夢見るアンドロイドAU 4
音羽が眺めたあっくんの動画の中に、ショーの最後のメインドレスを着たあっくんに駆けより抱擁し、舐めまわすように何度も熱いキスをする目障りな男がいた。
笑顔でいなしてはいたが、さすがにちょっとむかついて、これは誰なんだと追求したら、専属のデザイナーだよと事も無げにあっくんは告げた。嫉妬してくれたの……?と音羽の胸にすりすりと鼻を寄せてくる。
だが音羽が思うに、あっくんとキスをした17人の中に、間違いなくこいつは居て、ぱんつを脱いで見せた8人の中にも居たに違いない。その時あっくんは、どんなぱんつを……じゃなく。

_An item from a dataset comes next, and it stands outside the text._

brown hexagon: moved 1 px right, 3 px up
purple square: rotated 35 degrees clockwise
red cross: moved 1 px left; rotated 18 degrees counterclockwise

がしがしと髪をかきむしる音羽の顔色が変わったのを確かめると、アンドレ……ルシガはしてやったりと口角を上げて、ふふん…と、意地悪く煽った。
「ずっと自分の後をくっついて歩いていると思っていたひよこが、いつの間にか掻っ攫われていなくなってたなんて、泣くに泣けないよな。うまそうな子豚は狼に狙われると、相場は決まってるんだ。気を付けろよ。」
「ルシガ!……あっくんは、子豚じゃないぞ。」
「俺も……二本足で歩く子豚に、出会ったことはないよ。」
「秋月先生、大事な厚志が、どこかの飢えた狼のメインディッシュにならないように気を付けろよ。」
「ちょっと待て!おい、マルセル・ガシアンの事を聞かせろ!」
「次の患者が待っているんだろう?さっきから看護師が睨んでいる。又な~。」
「ルシガーーーーッ!くそう……。」
……ルシガの去ったドアの向こうには次の患者が待っていた。重い病を抱え音羽の診察を受けるためやってきた多くの患者で待合室は溢れかえっていた。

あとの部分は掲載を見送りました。